According to NYU's Stern School of Business, as of January 2018, using trailing 12-month data, the average price-to-earnings (P/E) ratio of the retail sector is 46.30. The P/E is commonly used in fundamental analysis as a valuation metric. Fundamental investors use it to determine whether a company's stock price is appropriate in relation to the earnings per share (EPS) generated by the company.
Breaking Down the Average P/E Ratio of the Retail Sector
The P/E ratio is calculated by dividing a company's market price per share by its EPS. NYU's Stern School publishes P/E data for different industries, and the retail sector is divided into seven categories, which include automotive, building supply, distributors, general, grocery and food, online, and specialty lines retail companies.
As of January 2018, based on trailing-12-month data, the data of the P/E ratios of these companies combine all retail companies, with an average trailing P/E of 46.30. This value ranges from a low of 16.09, which is the average of automotive retail companies to a high of 111.56, which is the average of retail distributor companies.
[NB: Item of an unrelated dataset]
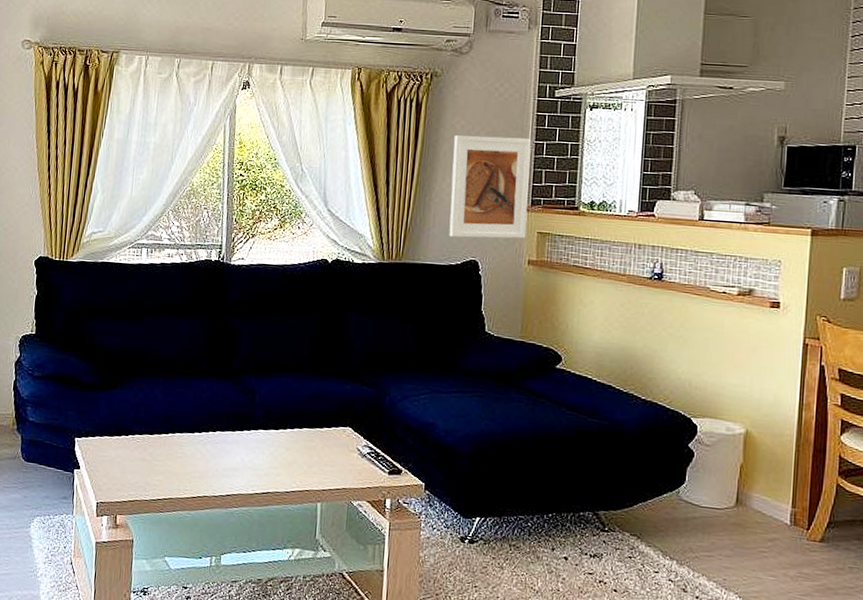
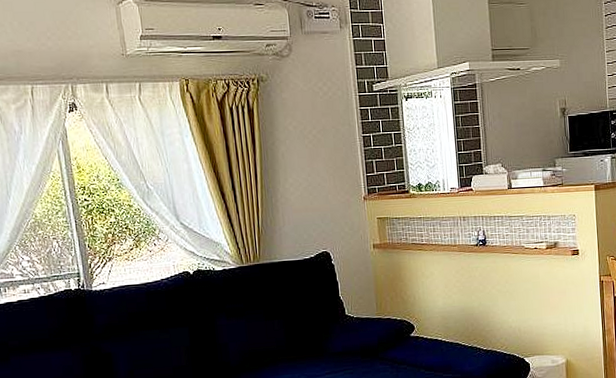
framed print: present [449,135,532,239] -> none [288,132,368,233]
Building supply retail companies have an average P/E ratio of 34.85, general retail companies have an average of 21.02, grocery and food retail companies have an average of 40.72, online retail companies have an average of 64.87, and specialty lines retail companies have an average P/E ratio of 34.98.
The average P/E ratio of the retail sector is calculated using the arithmetic mean average. The retail sector's P/E ratio is calculated as (16.09 + 34.85 + 111.56 + 21.02 + 40.72 + 64.87 + 34.98) / 7. This average includes large-cap stocks, such as Walmart, Costco Wholesale Corporation, Dollar Tree Incorporated and Home Depot.